Staunton, May 29 – Today brings three reports about new developments in the Russian military. One, a new focus on non-commissioned officers, represents an important step forward; but two, an attack on tolerance programs in the military and an admission Moscow is developing its new weapons systems by copying US ones captured in Syria point in the opposite direction.
In today’s Izvestiya, Bogdan Stepovoy and Aleksandr Kruglov describe what they say is “a quiet cadres revolution in the armed forces of the Russian Federation,” involving the professionalization and elevation of the status of sergeants in the command structure (iz.ru/745001/bogdan-stepovoi-aleksandr-kruglov/serzhanty-dogoniaiut-ofitcerov).
The benefits for sergeants and especially for their wives are being increased dramatically in order to hold these men in the service because the Russian defense ministry now recognizes that “sergeants are the foundation of the military preparation of any army in the world” and need to be treated as such.
This represents a remarkable shift, at least at the level of intention, of the Russian military, which was notorious in Soviet times for having junior officers do what sergeants did in NATO armies. That undermined discipline and left the Warsaw Pact militaries in a far less capable position than their opposite numbers.
Indeed, one of the most obvious vectors in the development of military structures in the countries of the former Warsaw Pact and the former Soviet republics and occupied Baltic countries has been the elevation of sergeants as key players in military units.
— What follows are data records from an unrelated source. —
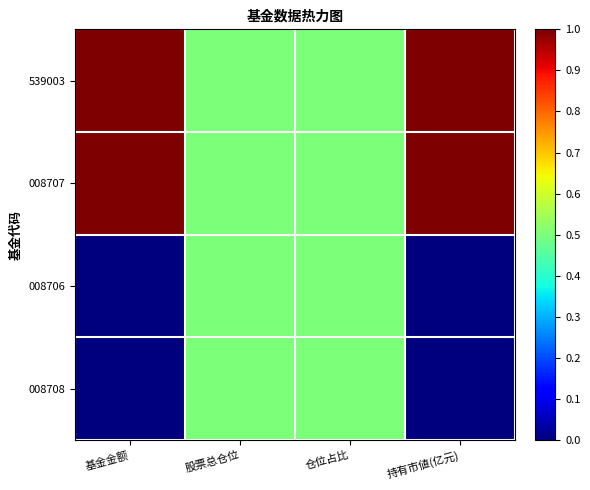

Rank the series by their maximum value, from lowest to highest.

008706, 008708, 539003, 008707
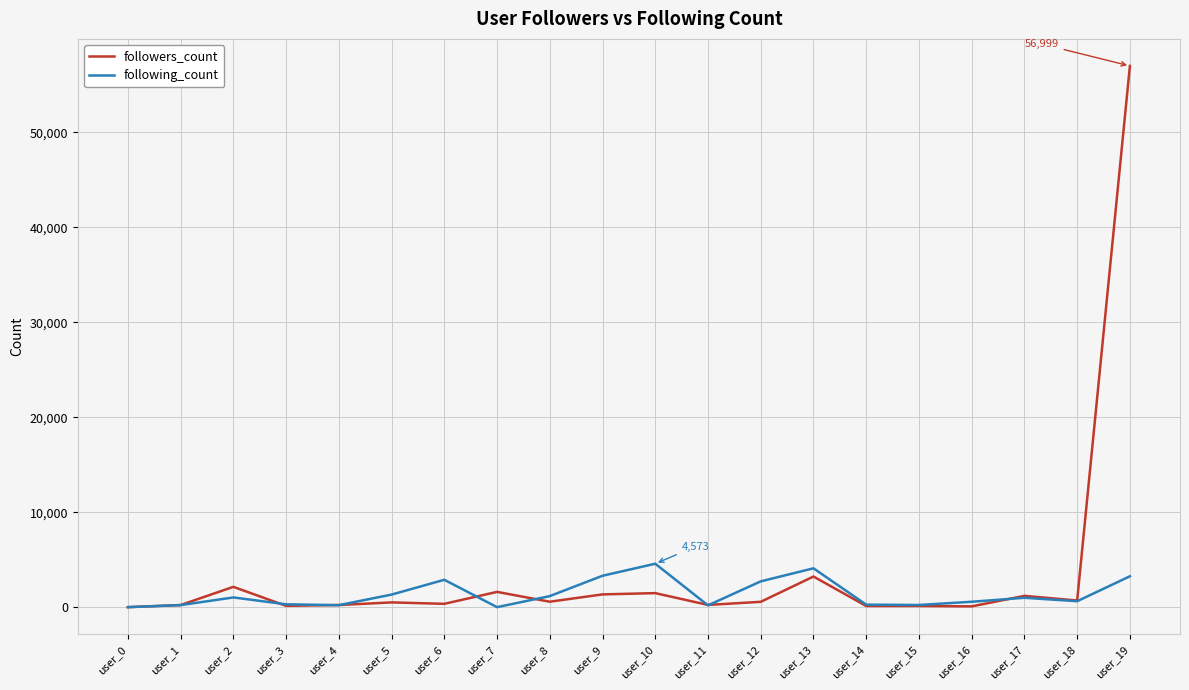

What is the spread (max minus min) of values at user_7?

1608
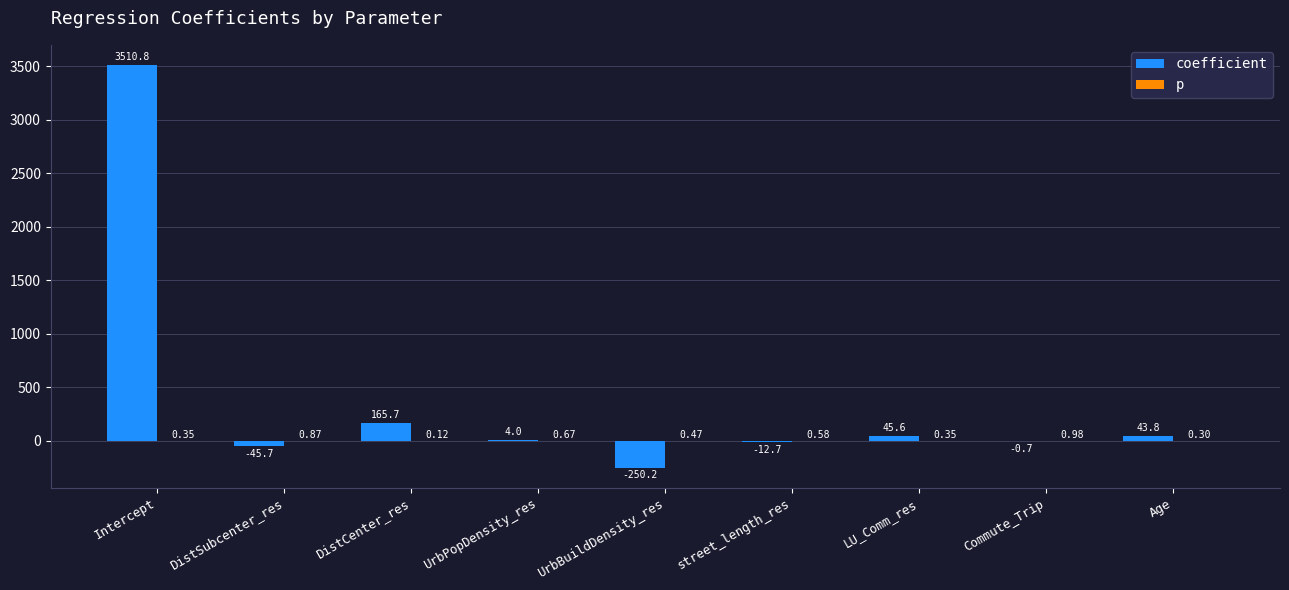

What is the sum of all coefficient values?

3460.6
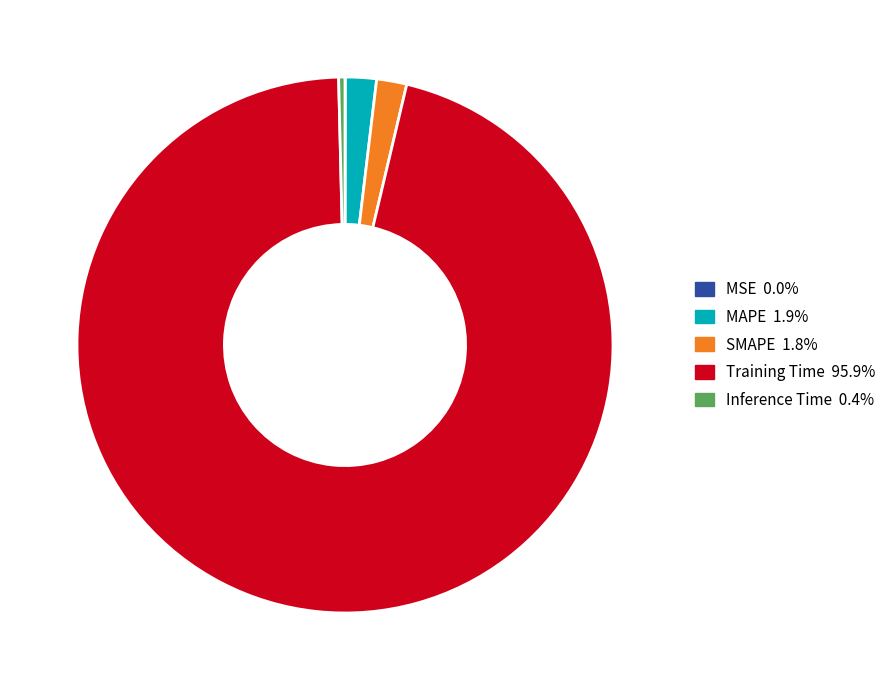

Which category has the biggest portion of the pie?

Training Time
The Izvestiya article suggests that Russia is now following in their wake.
But if this a step forward for the Russian military and the soldiers serving in it, two other developments reported today are definitely retreats. The first of these is an attack by Dmitry Nesterov, a military retiree who serves on the Education Ministry’s advisory board, on the entire notion of introducing lessons in “tolerance” in the army (beregrus.ru/?p=11237).
Nesterov says that the introduction of such lessons at the Moscow Suvorov Academy represents “a threat” to Russian national security because “a ‘tolerant’ warrior cannot be a warrior.” Tolerance, he argues, is “a Western term which arose in liberal society” and which has no place in Russia.
It presupposes respect for various points of view and for “sexual deviants, treason … and pedophilia.” In Western countries, “homosexuals, lesbians, trans-sexuals, transvestites, and pedophiles with satisfaction serve in the armies, promoting the total dictatorship of tolerance to their perversions,” Nesterov says.
“Our people does not need to learn such ‘tolerance,’” he argues. “Our children must be raised on the thousand-year-old spiritual and moral values of Russian civilization and become in a spirit of love and self-respect patriots of their country, always ready to defend the Fatherland and their people.” They do not need any Western “tolerance” to do that.
The second of these retreats is that Russian military industrial figures acknowledge that they are developing new weapons systems not independently and in advance of the West as Vladimir Putin has claimed but by carefully examining and copying US weaponry seized when possible in Syria (snob.ru/news/161357, stoletie.ru/lenta/tomagavki_pomogut_rossii_v_sozdanii_novogo_oruzhija_279.htm and themoscowtimes.com/news/russia-develop-new-electronic-warfare-systems-after-analyzing-us-missiles-recovered-syria-61617).
Besides raising questions about the much-ballyhooed Russian research and development effort, such reports recall Soviet times when Moscow used every opportunity to gain access either by accident or by espionage Western secrets from the atomic bomb to the construction of aircraft.
Many of these efforts are now well-known but the one that springs to mind may be less familiar to some: During World War II, an American DC-3 crashed in Russia and was quickly taken away by Soviet secret police and handed over to the military’s r and d community for them to learn from and even copy.
This led to one of the more amusing stories of the Cold War: The American plane happened to have a serious dent on one wing. The Soviets copying it assumed this dent had a purpose although they did not know what it might be. They thus included such a dent in the line of Soviet planes that they released on the basis of this “research” effort.
That only ended when at some point an American official asked them why it was there, noting that American planes could in fact fly with such a dent but didn’t need the dent to be able to get off the ground.